• _Problems to solve_:
1. From the news text about the Virginia gun range ruling, output the passage from "A gun range in" up to and including "(D) stay-at-home order.".
2. List each party that the gun range ruling text says "accused the state of violating the rights of residents afforded by the Second Amendment."

A gun range in Virginia isn’t subject to closure under Gov. Ralph Northam’s executive order and can reopen, a judge ruled Monday.
The Hill reports, “amid the COVID-19 pandemic a circuit court judge ruled the constitutional right to bear arms meant the state did not have the authority to order the business to close.”
The ruling comes in a case the SafeSide gun range and gun rights groups brought against Gov. Ralph Northam’s (D) stay-at-home order.
In March Northam had included indoor shooting ranges among the businesses to be temporarily shuttered to stop the spread of COVID-19. Northam ordered residents to temporarily avoid unnecessary travel and large gatherings as well as the closure of nonessential businesses, including shooting ranges.
SafeSide, Gun Owners of America, the Association of Virginia Gun Ranges and the Virginia Citizens Defense League accused the state of violating the rights of residents afforded by the Second Amendment.

(Pixel coordinate listings)

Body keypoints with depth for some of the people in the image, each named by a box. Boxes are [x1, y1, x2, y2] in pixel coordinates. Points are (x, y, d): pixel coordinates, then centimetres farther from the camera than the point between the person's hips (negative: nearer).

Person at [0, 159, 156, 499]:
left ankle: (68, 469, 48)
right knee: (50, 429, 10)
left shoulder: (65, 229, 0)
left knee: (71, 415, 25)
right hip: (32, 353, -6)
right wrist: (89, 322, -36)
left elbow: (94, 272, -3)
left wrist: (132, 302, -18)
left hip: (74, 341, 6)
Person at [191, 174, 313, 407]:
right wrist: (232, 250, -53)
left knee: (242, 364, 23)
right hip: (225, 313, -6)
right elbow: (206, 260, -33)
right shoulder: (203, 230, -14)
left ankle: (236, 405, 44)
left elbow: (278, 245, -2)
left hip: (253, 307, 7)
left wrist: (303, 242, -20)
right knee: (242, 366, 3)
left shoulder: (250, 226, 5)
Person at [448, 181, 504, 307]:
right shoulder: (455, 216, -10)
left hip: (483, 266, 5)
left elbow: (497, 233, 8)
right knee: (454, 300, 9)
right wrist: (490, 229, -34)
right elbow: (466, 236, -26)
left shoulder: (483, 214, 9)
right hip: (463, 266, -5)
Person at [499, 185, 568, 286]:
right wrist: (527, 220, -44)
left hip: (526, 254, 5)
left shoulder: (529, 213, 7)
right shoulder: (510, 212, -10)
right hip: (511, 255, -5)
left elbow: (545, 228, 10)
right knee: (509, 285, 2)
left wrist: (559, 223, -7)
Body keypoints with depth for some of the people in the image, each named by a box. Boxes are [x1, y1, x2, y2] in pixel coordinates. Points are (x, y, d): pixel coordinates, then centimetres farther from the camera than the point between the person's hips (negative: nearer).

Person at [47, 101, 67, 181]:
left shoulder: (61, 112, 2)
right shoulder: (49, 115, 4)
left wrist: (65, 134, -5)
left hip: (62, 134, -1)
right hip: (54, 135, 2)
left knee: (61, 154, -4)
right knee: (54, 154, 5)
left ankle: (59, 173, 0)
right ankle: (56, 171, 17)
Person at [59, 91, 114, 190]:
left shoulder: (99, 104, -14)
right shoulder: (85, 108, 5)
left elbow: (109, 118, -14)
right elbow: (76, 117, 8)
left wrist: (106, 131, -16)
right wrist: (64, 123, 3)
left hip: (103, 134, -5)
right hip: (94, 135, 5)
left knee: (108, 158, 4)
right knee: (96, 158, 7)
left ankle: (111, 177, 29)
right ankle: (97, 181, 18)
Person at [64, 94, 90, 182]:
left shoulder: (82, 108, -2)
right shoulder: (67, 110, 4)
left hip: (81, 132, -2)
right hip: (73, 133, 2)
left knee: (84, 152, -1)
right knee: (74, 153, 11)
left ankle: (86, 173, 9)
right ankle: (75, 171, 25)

• _Answer section_:
1.
A gun range in Virginia isn’t subject to closure under Gov. Ralph Northam’s executive order and can reopen, a judge ruled Monday.
The Hill reports, “amid the COVID-19 pandemic a circuit court judge ruled the constitutional right to bear arms meant the state did not have the authority to order the business to close.”
The ruling comes in a case the SafeSide gun range and gun rights groups brought against Gov. Ralph Northam’s (D) stay-at-home order.

2.
SafeSide
Gun Owners of America
the Association of Virginia Gun Ranges
the Virginia Citizens Defense League